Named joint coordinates
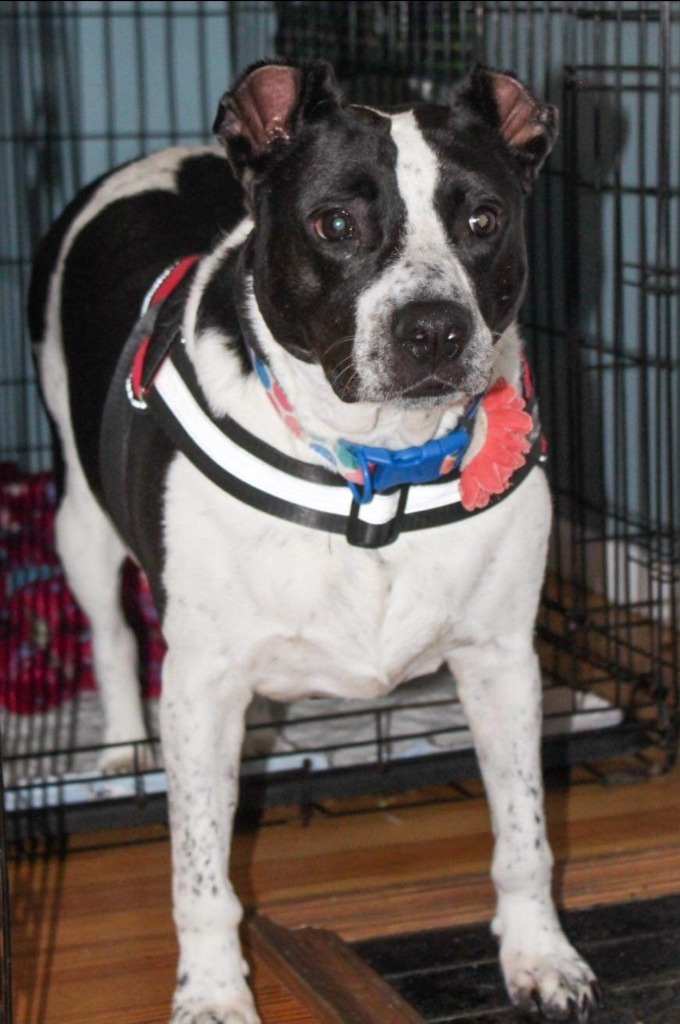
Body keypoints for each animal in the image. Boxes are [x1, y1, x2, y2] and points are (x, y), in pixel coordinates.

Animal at [30, 59, 602, 1019]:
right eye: (336, 223)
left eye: (483, 220)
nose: (433, 328)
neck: (376, 470)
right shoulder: (200, 686)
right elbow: (200, 875)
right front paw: (212, 993)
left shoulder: (502, 661)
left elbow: (525, 832)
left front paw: (540, 955)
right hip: (78, 517)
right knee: (109, 634)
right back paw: (120, 747)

## Directions for this task:
Beginning from the line that contains "left eye: (483, 220)", give each line again exactly, through the final line of the records.

## Finished task:
left eye: (483, 220)
nose: (433, 328)
neck: (376, 470)
right shoulder: (200, 686)
right elbow: (200, 875)
right front paw: (212, 993)
left shoulder: (502, 661)
left elbow: (525, 832)
left front paw: (540, 955)
right hip: (78, 517)
right knee: (109, 634)
right back paw: (120, 747)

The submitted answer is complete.